The easiest way to become a sanitary engineer is to enroll in a program which specializes in sanitary engineer training or to obtain a bachelor's degree in an engineering discipline. Either of these types of programs will give you the skills required to design effective municipal waste disposal systems or devise new ways to reduce the amount of industrial waste in a community. Getting a bachelor's degree, obtaining certification as a sanitary engineer, and then becoming licensed in your area are the necessary steps to take to become a sanitary engineer.
There are a number of workforce development programs which train professionals through a curriculum specifically constructed for training in sanitary engineering. Foundational courses nearly always include basic math such as algebra and geometry as well as surveying, chemistry, and fluid dynamics. These programs are ideal because you can usually take classes at your own pace, unlike classes given by a formal university program. Students in these programs typically already have a bachelor's degree and wish to break into sanitation engineering. A specialized curriculum should prepare you well for any certification exams in sanitary engineering.
To become a sanitary engineer, you could also obtain a bachelor's degree in engineering. Engineering professionals with a bachelor's degree are usually offered higher salaries than those who only have an associate's degree or a professional certificate. As an undergraduate student interested in sanitary engineering, there are a number of majors which will train you in the skills necessary for a sanitary engineer, such as urban planning, hydraulics, and engineering technology. You can major in such diverse fields as civil engineering, mechanical engineering, and environmental engineering.
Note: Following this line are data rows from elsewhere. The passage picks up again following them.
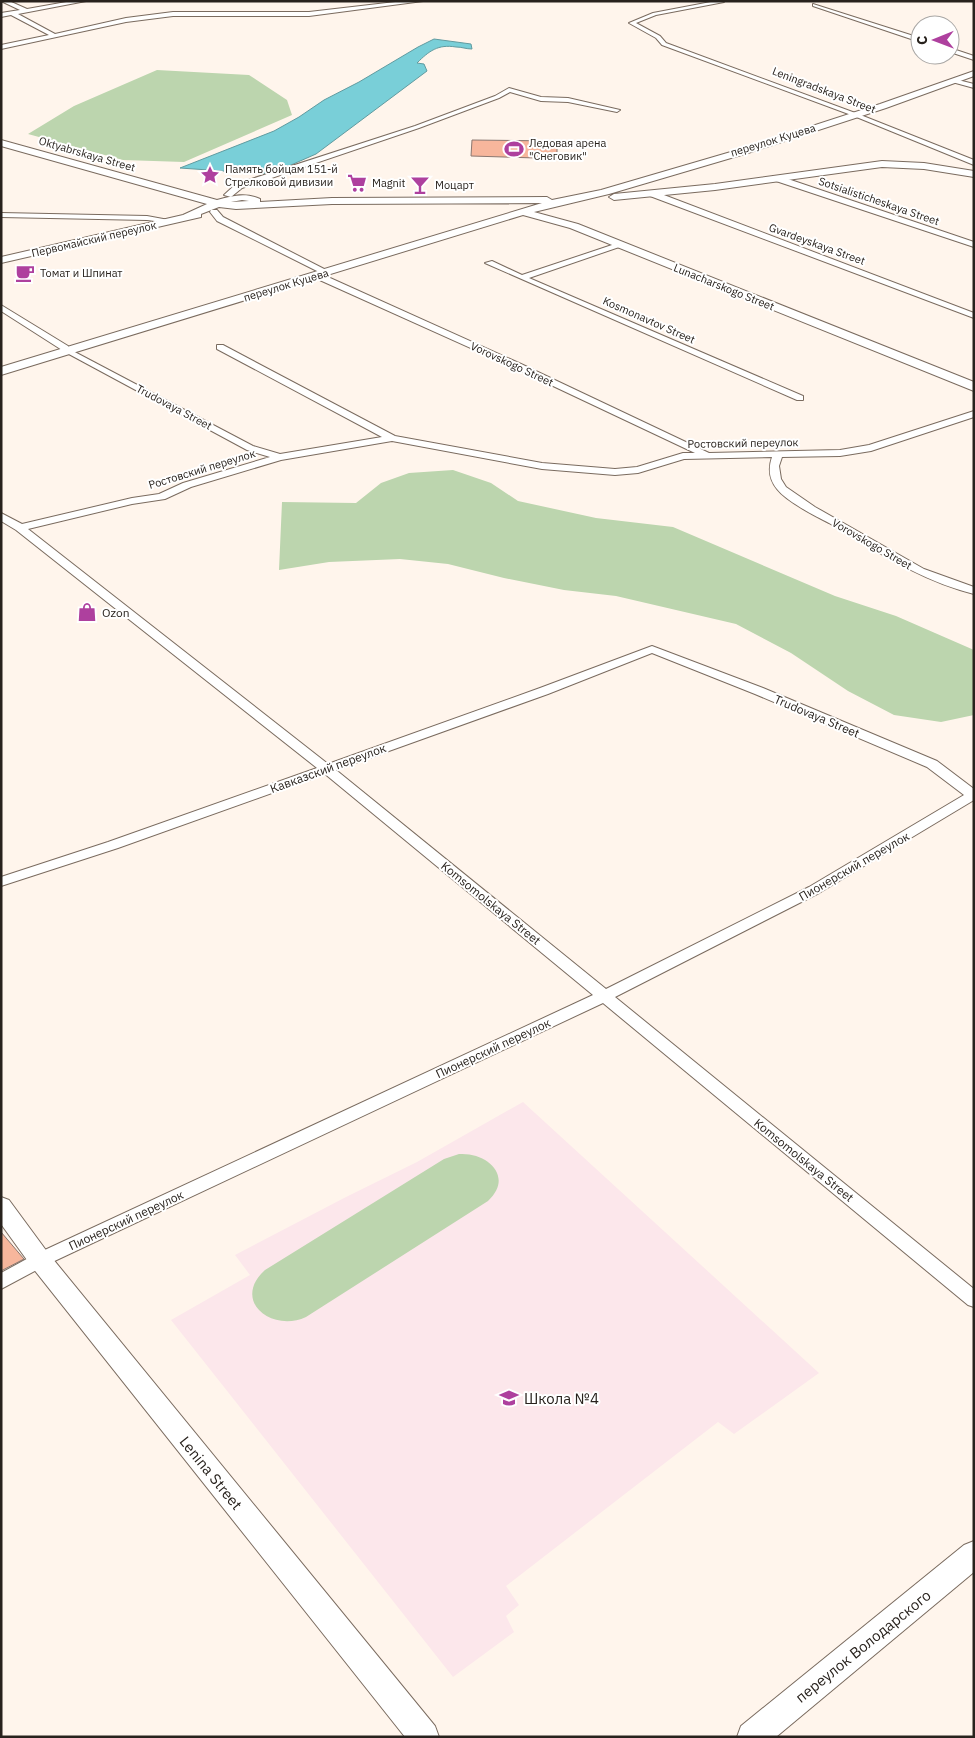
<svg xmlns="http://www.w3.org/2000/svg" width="975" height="1738" viewBox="0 0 975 1738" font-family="'IBM Plex Sans',sans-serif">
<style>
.education{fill:#fce7eb}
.green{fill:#bcd5ae}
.water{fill:#79cfd8;stroke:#619ba0}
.building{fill:#f7b69c;stroke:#8a7770}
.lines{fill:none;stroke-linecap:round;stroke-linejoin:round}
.street-casing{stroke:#7a6b5f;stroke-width:2}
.secondary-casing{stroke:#7a6b5f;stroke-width:2}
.street{fill:#fff;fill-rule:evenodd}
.secondary{fill:#fff;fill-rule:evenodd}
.labels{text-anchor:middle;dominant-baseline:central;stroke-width:4;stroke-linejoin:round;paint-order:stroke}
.far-street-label{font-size:11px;fill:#28221d;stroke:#fff}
.far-poi-label{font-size:11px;fill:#28221d;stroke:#fff;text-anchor:start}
.poi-label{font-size:12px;fill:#28221d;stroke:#fff;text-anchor:start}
.street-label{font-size:12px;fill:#28221d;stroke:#fff}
.near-poi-label{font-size:15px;fill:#28221d;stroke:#fff;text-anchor:start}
.near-street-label{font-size:15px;fill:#28221d;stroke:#fff}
</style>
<rect width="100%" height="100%" fill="#fff5ec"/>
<path class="education" d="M 523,1102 L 819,1373 L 734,1434 L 718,1422 L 506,1586 L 519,1605 L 506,1616 L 514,1632 L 453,1677 L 171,1320 L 250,1275 L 235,1255 L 346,1197 L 417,1162 Z"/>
<path class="green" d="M 157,70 L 249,75 L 287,100 L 292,115 L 184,162 L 123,160 L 28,134 L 74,106 Z
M 453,470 L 491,483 L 518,501 L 596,518 L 673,527 L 835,596 L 896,616 L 974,650 L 974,715 L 941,722 L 894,715 L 848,691 L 791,653 L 736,624 L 616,596 L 564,590 L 504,578 L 448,564 L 400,559 L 329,562 L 279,570 L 282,502 L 356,503 L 381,483 L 409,473 Z
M 459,1154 C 488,1152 514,1177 488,1201 L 306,1317 C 272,1333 231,1301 265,1270 L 444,1159 Z"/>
<path class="water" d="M 434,39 L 471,44 L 472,49 C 466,49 462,47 456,47 C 438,44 429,51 417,63 L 424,64 L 427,71 L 316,154 L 291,165 L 265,174 L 180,168 L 274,131 L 299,117 L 324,100 L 359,82 L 418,47 Z"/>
<path class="building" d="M 472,140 L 557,141 L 557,157 L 536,157 L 536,158 L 471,156 Z
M 1,1232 L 24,1259 L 1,1271 Z"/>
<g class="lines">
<g class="street-casing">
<path id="street" d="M 1,1 L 9,1 L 27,9 L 72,1 L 86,1 L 18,14 L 55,34 L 126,18 L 173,12 L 309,12 L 404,1 L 423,1 L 309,16 L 173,16 L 126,22 L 1,49 L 1,45 L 49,35 L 11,15 L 1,17 L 1,13 L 20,10 Z
M 716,1 L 724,2 L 656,15 L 636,23 L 660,36 L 666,43 L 858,114 L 974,160 L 974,165 L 854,116 L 662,45 L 656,38 L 629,23 L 653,13 Z
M 813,4 L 920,38 L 920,42 L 813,6 Z
M 950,48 L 974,56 L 974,60 L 950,52 Z
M 954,79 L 974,84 L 974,88 L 952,82 L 951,81 Z
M 509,88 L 541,97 L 568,98 L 620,110 L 617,112 L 568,102 L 541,101 L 510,92 L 499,98 L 419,128 L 242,188 L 231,197 L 224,195 L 236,184 L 415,126 L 495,96 Z
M 773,176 L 779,176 L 974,242 L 974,247 L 773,180 Z
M 650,192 L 656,192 L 974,313 L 974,318 L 650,196 Z
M 211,210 L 217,210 L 223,217 L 330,272 L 323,274 L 217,221 L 210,212 Z
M 1,213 L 147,216 L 174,221 L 170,223 L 147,220 L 1,217 Z
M 618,243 L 625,245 L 529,278 L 803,396 L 803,400 L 797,400 L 485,263 L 492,261 L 522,275 Z
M 313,273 L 319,273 L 521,364 L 709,453 L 840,450 L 869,445 L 974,411 L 974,417 L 871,451 L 840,456 L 782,457 L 779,466 L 781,479 L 786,487 L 815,507 L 924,569 L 974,587 L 974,594 C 921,581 875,550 829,523 C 815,516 786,501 777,489 C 769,479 768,469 772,457 L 684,459 L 638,473 L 615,475 L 542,469 L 392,441 L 281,460 L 191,487 L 165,499 L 132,504 L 28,529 L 328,764 L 540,688 L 652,646 L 763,688 L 937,761 L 974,789 L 974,800 L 819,893 L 615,997 L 974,1289 L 974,1307 L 968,1305 L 603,1003 L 46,1265 L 1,1289 L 1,1273 L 34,1255 L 593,995 L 325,774 L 118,848 L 1,886 L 1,877 L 108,842 L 317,768 L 16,530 L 1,521 L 1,513 L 22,524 L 132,498 L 159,494 L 183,483 L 270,457 L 247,450 L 67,353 L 66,350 L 62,350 L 1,311 L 1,305 L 68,346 L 69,349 L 253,446 L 280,454 L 382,437 L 217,349 L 217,345 L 223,345 L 395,436 L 542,463 L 615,469 L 637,467 L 683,453 L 695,453 L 515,368 L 313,277 ZM 652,653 L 755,694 L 927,767 L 964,795 L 809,887 L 606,989 L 336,770 L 548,694 Z"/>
</g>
<g class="secondary-casing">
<path id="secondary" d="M 974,71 L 974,76 L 886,108 L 748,153 L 609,194 L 534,212 L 578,224 L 974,382 L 974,391 L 570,228 L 523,215 L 1,375 L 1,367 L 542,203 L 332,204 L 236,209 L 219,207 L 201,214 L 201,217 L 1,263 L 1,257 L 183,215 L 207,204 L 1,146 L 1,140 L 217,200 C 232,196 245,192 260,199 L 260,202 L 332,198 L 547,197 L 552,200 L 601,190 L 741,149 L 880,104 ZM 242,200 L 249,201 L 231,202 Z
M 882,161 L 924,163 L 974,171 L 974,177 L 924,169 L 882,167 L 715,190 L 614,200 L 609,197 L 614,194 L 715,184 Z
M 1,1197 L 9,1200 L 48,1253 L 435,1726 L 439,1737 L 405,1737 L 32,1267 L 1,1224 Z
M 974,1541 L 974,1572 L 776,1737 L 737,1737 L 741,1726 L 964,1545 Z"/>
</g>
<use href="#street" class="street"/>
<use href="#secondary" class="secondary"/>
</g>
<defs>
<g id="stadium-bare" transform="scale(1.5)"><path d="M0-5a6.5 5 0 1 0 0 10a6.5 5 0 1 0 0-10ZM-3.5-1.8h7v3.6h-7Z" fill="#ae409e" stroke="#fff" stroke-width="2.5" paint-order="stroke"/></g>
<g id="sight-bare" transform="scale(1.5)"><path d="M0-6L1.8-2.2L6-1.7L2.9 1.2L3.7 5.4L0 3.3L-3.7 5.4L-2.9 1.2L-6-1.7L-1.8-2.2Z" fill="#ae409e" stroke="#fff" stroke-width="2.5" paint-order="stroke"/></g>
<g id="supermarket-bare" transform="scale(1.5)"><path d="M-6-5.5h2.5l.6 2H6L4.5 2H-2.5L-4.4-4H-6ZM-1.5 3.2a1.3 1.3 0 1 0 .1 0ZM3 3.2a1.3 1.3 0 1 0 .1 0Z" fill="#ae409e" stroke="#fff" stroke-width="2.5" paint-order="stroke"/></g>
<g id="bar-bare" transform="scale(1.5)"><path d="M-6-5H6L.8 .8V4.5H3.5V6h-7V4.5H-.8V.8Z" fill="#ae409e" stroke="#fff" stroke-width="2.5" paint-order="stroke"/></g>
<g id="cafe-bare" transform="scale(1.5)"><path d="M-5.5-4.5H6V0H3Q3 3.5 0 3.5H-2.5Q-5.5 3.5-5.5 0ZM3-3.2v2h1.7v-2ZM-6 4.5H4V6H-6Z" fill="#ae409e" stroke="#fff" stroke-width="2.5" paint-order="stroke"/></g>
<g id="shop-bare" transform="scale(1.5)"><path d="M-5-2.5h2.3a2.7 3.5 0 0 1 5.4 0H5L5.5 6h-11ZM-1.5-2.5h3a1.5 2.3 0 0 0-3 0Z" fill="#ae409e" stroke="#fff" stroke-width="2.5" paint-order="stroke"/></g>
<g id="school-bare" transform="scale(1.5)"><path d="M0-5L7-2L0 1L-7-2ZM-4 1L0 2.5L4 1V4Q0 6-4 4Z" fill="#ae409e" stroke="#fff" stroke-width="2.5" paint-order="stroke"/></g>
</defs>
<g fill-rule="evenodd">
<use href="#stadium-bare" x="514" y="149"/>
<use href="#sight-bare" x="210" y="175"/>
<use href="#supermarket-bare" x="357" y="183"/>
<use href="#bar-bare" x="420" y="185"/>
<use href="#cafe-bare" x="25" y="273"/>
<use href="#shop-bare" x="87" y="612"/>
<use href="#school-bare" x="509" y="1398"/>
</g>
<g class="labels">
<g class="far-street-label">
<text transform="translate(824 90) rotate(21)">Leningradskaya Street</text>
<text transform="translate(773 140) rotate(-17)">переулок Куцева</text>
<text transform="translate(87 154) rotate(16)">Oktyabrskaya Street</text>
<text transform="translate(879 201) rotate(19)">Sotsialisticheskaya Street</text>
<text transform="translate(94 239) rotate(-13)">Первомайский переулок</text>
<text transform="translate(817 244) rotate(20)">Gvardeyskaya Street</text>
<text transform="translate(286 285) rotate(-17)">переулок Куцева</text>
<text transform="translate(724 287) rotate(22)">Lunacharskogo Street</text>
<text transform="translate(649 320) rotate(24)">Kosmonavtov Street</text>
<text transform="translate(512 364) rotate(25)">Vorovskogo Street</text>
<text transform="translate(174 407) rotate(28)">Trudovaya Street</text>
<text transform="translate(743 443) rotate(-1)">Ростовский переулок</text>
<text transform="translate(202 469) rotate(-17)">Ростовский переулок</text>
<text transform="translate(872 544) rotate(30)">Vorovskogo Street</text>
</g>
<g class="far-poi-label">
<text x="529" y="143">Ледовая арена<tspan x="529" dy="13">"Снеговик"</tspan></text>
<text x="225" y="169">Память бойцам 151-й<tspan x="225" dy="13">Стрелковой дивизии</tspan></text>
<text x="372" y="183">Magnit</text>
<text x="435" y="185">Моцарт</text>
<text x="40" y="273">Томат и Шпинат</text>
</g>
<g class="poi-label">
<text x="102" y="612">Ozon</text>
</g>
<g class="street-label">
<text transform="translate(817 716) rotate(23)">Trudovaya Street</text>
<text transform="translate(328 768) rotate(-20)">Кавказский переулок</text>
<text transform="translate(854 866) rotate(-30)">Пионерский переулок</text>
<text transform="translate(491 903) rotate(39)">Komsomolskaya Street</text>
<text transform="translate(493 1048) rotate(-25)">Пионерский переулок</text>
<text transform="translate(804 1160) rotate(39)">Komsomolskaya Street</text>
<text transform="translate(126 1220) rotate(-25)">Пионерский переулок</text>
</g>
<g class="near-poi-label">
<text x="524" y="1398">Школа №4</text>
</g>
<g class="near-street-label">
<text transform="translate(211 1473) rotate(51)">Lenina Street</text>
<text transform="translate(863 1646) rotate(-39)">переулок Володарского</text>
</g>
</g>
<rect width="975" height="1738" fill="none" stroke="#28221d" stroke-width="5"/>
<g transform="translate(935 40) rotate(269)"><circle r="24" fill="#ffffff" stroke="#a9a7a5"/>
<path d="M0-4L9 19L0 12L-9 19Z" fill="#ae409e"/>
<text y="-8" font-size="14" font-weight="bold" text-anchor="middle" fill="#28221d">С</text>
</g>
</svg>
After progressing through either a specialized training program or an undergraduate institution, you will need to pass a certification exam in order to become a sanitary engineer. Each country has their own governing body which issues the qualifying exam to aspiring sanitation engineers. In the United States, this organization is called the American Society of Sanitary Engineering. The exam will test you on all aspects of waste removal, hazardous materials management, and environmental design.
Proper licensing must be obtained in order to actually practice sanitary engineering as a professional working for a government municipality or service. Each state or area has different requirements for licensing, but one typical prerequisite is that the person must already hold a bachelor's degree. Subsequent license renewals will usually require additional training in sanitary engineering techniques.